[Dataset extract]
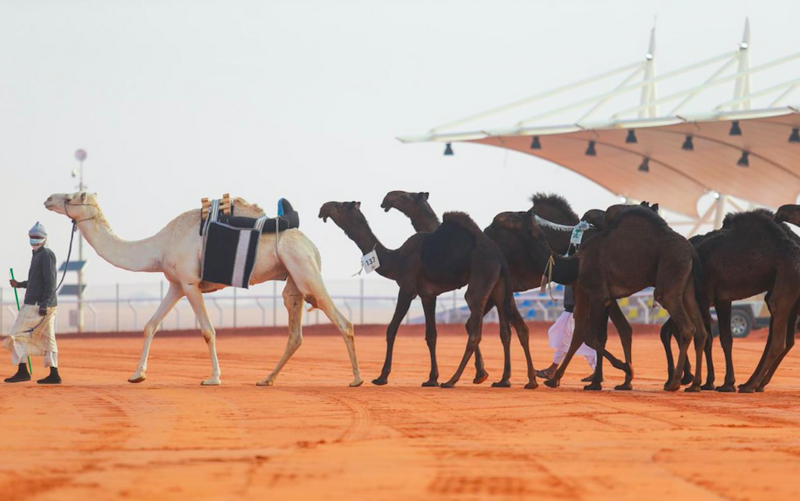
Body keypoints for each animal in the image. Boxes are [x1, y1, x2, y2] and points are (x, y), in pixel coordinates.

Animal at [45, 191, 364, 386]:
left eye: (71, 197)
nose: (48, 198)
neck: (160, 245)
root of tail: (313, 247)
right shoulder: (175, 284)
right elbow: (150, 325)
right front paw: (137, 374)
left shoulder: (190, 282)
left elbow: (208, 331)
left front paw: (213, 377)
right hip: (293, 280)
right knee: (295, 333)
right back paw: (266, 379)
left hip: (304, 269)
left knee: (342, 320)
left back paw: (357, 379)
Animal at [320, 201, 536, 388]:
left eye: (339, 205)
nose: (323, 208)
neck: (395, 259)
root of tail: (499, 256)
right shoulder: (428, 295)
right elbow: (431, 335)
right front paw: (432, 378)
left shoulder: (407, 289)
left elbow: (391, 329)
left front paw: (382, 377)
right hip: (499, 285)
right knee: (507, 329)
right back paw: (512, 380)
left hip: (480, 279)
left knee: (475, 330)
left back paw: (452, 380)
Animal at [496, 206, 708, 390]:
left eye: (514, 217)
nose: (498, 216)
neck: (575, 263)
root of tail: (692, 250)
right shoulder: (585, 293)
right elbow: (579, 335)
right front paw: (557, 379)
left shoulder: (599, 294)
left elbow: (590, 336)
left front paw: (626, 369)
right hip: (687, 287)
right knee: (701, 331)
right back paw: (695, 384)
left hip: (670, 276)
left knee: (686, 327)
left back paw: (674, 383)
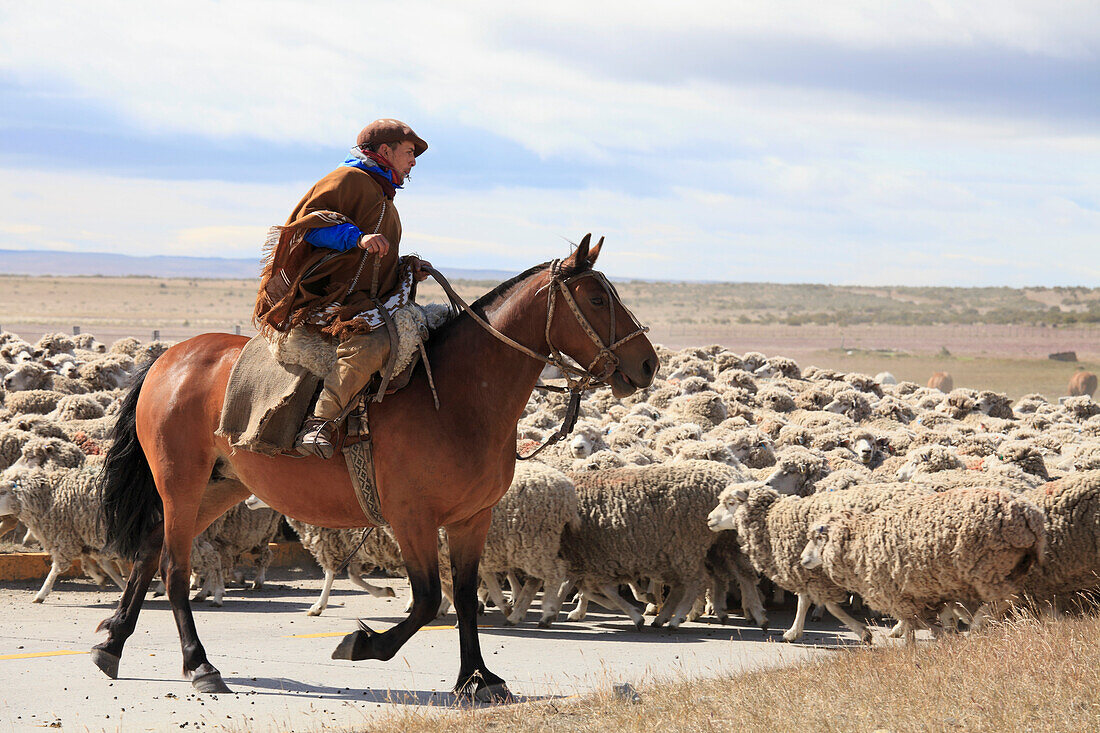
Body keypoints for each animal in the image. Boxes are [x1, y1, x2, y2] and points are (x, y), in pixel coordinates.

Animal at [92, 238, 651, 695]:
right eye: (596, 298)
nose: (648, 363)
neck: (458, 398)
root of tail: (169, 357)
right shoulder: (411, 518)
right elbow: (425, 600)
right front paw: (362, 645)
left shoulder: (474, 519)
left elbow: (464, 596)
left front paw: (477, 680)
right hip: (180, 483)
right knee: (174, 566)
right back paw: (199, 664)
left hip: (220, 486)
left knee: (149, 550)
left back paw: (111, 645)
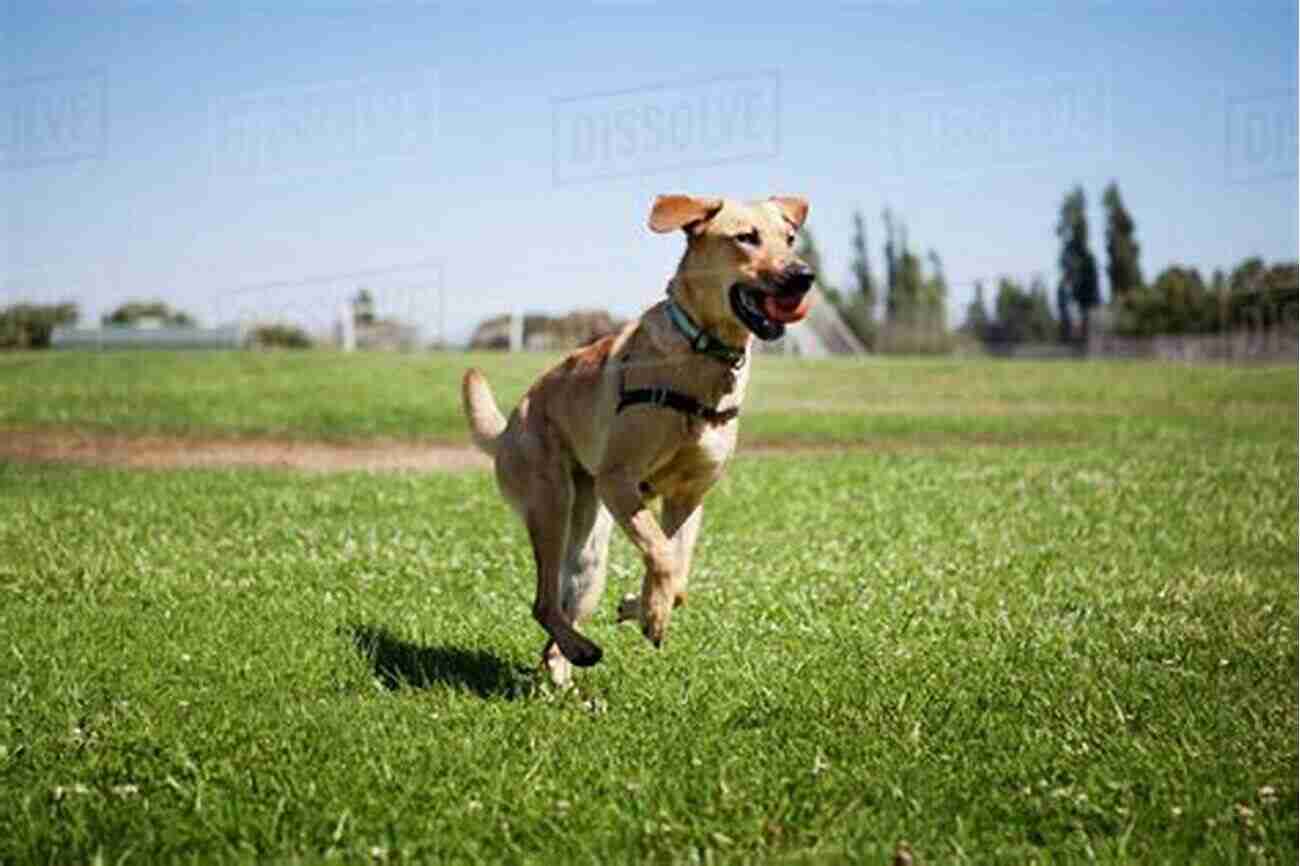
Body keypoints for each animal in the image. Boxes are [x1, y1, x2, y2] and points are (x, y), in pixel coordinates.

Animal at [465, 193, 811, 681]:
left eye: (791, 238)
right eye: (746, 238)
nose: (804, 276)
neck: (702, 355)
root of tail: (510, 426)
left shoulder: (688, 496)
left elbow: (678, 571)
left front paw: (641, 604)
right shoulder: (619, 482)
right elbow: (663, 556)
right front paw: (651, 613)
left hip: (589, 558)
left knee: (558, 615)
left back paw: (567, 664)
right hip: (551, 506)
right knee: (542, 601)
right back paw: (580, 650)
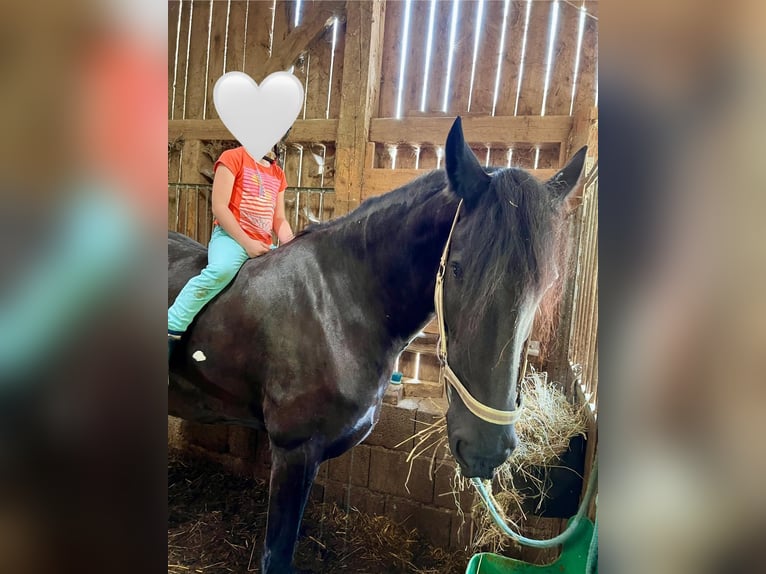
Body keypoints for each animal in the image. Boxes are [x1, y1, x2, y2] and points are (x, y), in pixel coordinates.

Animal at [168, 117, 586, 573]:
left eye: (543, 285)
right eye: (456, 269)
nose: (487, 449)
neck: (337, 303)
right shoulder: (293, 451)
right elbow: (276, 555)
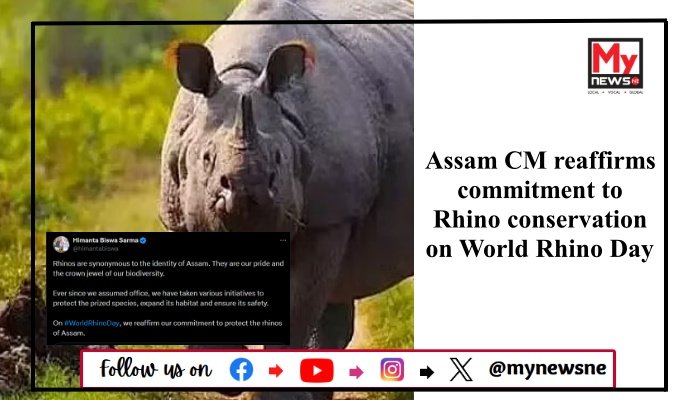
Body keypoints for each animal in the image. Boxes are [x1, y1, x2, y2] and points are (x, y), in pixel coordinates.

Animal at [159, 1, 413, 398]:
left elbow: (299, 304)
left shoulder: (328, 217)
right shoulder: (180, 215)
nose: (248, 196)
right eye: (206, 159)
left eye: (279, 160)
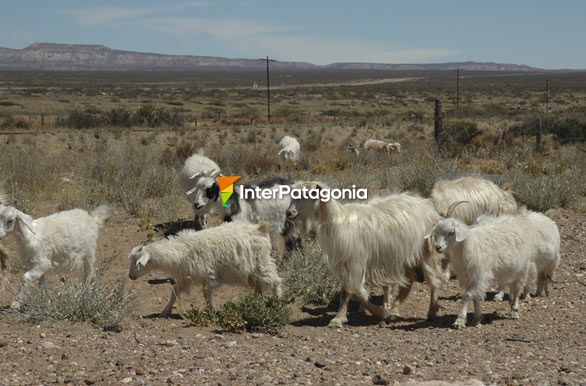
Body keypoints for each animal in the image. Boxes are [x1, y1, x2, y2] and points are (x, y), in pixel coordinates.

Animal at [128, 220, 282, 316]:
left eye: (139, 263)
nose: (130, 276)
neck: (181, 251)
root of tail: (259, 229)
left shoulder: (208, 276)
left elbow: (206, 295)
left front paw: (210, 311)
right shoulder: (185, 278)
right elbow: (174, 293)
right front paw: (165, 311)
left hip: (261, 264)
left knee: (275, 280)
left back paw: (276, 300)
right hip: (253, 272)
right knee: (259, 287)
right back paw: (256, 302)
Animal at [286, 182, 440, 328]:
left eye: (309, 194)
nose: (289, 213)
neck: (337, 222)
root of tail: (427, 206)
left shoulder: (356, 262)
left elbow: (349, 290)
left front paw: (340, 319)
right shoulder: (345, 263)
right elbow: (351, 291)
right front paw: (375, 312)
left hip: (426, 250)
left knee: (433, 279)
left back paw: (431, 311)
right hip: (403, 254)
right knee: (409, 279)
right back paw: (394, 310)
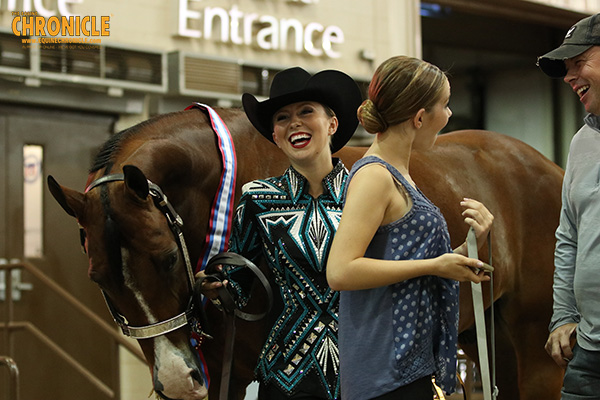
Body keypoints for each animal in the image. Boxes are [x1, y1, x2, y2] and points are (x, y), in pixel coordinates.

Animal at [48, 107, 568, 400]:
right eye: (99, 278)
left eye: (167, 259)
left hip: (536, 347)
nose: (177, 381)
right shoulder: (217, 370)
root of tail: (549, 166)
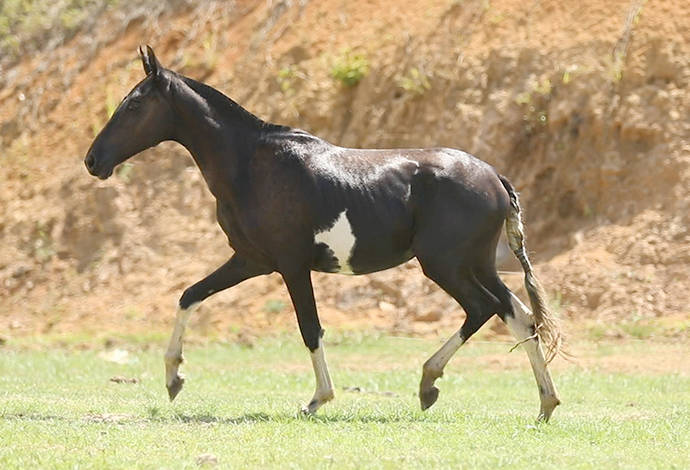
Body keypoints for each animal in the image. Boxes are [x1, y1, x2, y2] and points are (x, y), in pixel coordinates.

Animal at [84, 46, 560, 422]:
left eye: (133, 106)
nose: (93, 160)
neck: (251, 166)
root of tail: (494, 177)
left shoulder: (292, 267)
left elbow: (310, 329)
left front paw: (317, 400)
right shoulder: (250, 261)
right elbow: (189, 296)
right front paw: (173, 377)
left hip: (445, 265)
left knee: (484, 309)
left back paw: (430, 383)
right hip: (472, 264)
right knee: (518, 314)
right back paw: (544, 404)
[/Dataset extract]
» **Exercise goal**: When copying, output the data exactly and leave out the pictures.

» **Exercise answer**:
Body keypoints for each animal in the image. Boxes are [x1, y1, x2, y2] and points are (x, y), in pixel coordinates.

Animal at [45, 191, 364, 386]:
left eye: (71, 197)
nose: (48, 198)
neck: (160, 245)
root of tail: (313, 247)
right shoulder: (175, 284)
right elbow: (150, 325)
right front paw: (137, 374)
left shoulder: (190, 282)
left elbow: (208, 331)
left front paw: (213, 377)
right hip: (293, 280)
right knee: (295, 333)
right back paw: (266, 379)
left hip: (304, 269)
left knee: (342, 320)
left back paw: (357, 379)
Animal at [320, 201, 536, 388]:
left eye: (339, 205)
nose: (323, 208)
neck: (395, 259)
root of tail: (499, 256)
right shoulder: (428, 295)
right elbow: (431, 335)
right front paw: (432, 378)
left shoulder: (407, 289)
left elbow: (391, 329)
left front paw: (382, 377)
right hip: (499, 285)
right knee: (507, 329)
right back paw: (512, 380)
left hip: (480, 279)
left knee: (475, 330)
left back paw: (452, 380)
Animal at [496, 206, 708, 390]:
left eye: (514, 217)
nose: (498, 216)
neck: (575, 263)
root of tail: (692, 250)
right shoulder: (585, 293)
right elbow: (579, 335)
right front paw: (557, 379)
left shoulder: (599, 294)
left elbow: (590, 336)
left front paw: (626, 369)
right hip: (687, 287)
right knee: (701, 331)
right back paw: (695, 384)
left hip: (670, 276)
left knee: (686, 327)
left back paw: (674, 383)
Body keypoints for each animal in the image. Boxes are [x1, y1, x2, y2] and points are (x, y), in pixel coordinates.

Animal at [92, 238, 651, 695]:
right eye: (596, 298)
nose: (648, 363)
neck: (458, 398)
root of tail: (169, 357)
right shoulder: (411, 518)
right elbow: (425, 600)
right front paw: (362, 645)
left shoulder: (474, 519)
left elbow: (464, 596)
left front paw: (477, 680)
right hip: (180, 483)
right knee: (174, 566)
right back paw: (199, 664)
left hip: (220, 486)
left knee: (149, 550)
left back paw: (111, 645)
Body keypoints for each animal in the image. Boxes are [x1, y1, x2, y2] and points are (x, y), in pixel coordinates.

Animal at [465, 193, 811, 681]:
left eye: (791, 238)
right eye: (746, 238)
nose: (804, 276)
neck: (702, 355)
root of tail: (510, 426)
left shoulder: (688, 496)
left elbow: (678, 571)
left front paw: (641, 604)
right shoulder: (619, 482)
right elbow: (663, 556)
right front paw: (651, 613)
left hip: (589, 558)
left knee: (558, 615)
left back paw: (567, 664)
right hip: (551, 506)
right knee: (542, 601)
right back paw: (580, 650)
Body keypoints for each animal in the image. Boxes are [x1, y1, x2, y2] and points are (x, y), in pixel coordinates.

Animal at [168, 117, 586, 573]:
left eye: (543, 285)
right eye: (456, 269)
nose: (487, 449)
neck: (337, 303)
right shoulder: (293, 451)
right elbow: (276, 555)
Body keypoints for each animal in the image. Boxes are [x1, y1, x2, y2] and points are (x, y), in pixel coordinates.

Animal at [159, 1, 413, 398]:
left elbow: (299, 304)
left shoulder: (328, 217)
right shoulder: (180, 215)
nose: (248, 196)
right eye: (206, 159)
left eye: (279, 160)
Body keypoints for each animal in the image. Boxes are [x1, y1, x2, y2] and points are (x, y), in pixel coordinates.

Animal at [128, 220, 282, 316]:
left eye: (139, 263)
nose: (130, 276)
neck: (181, 251)
root of tail: (259, 229)
left shoulder: (208, 276)
left elbow: (206, 295)
left front paw: (210, 311)
right shoulder: (185, 278)
right elbow: (174, 293)
right front paw: (165, 311)
left hip: (261, 264)
left knee: (275, 280)
left back paw: (276, 300)
right hip: (253, 272)
right knee: (259, 287)
right back paw: (256, 302)
Animal at [286, 182, 440, 328]:
left eye: (309, 194)
nose: (289, 213)
neck: (337, 222)
root of tail: (427, 206)
left shoulder: (356, 262)
left elbow: (349, 290)
left front paw: (340, 319)
right shoulder: (345, 263)
right elbow: (351, 291)
right front paw: (375, 312)
left hip: (426, 250)
left knee: (433, 279)
left back paw: (431, 311)
right hip: (403, 254)
right knee: (409, 279)
right back paw: (394, 310)
Body keypoints for each animal in the image. Boxes are [x1, y1, x2, y2] and points are (x, y), in pixel coordinates.

Animal at [48, 107, 568, 400]:
right eye: (99, 278)
left eye: (167, 259)
left hip: (536, 347)
nose: (177, 381)
right shoulder: (217, 370)
root of tail: (549, 166)
Body keypoints for each animal in the image. Boxes are [x1, y1, x2, y2] and points are (x, y), in pixel coordinates.

Animal at [84, 46, 560, 422]:
left eye: (133, 106)
nose: (93, 160)
neck: (251, 166)
root of tail: (494, 177)
left shoulder: (292, 267)
left elbow: (310, 329)
left front paw: (317, 400)
right shoulder: (250, 261)
right elbow: (189, 296)
right front paw: (173, 377)
left hip: (445, 265)
left knee: (484, 309)
left back paw: (430, 383)
right hip: (472, 264)
right knee: (518, 314)
right back paw: (544, 404)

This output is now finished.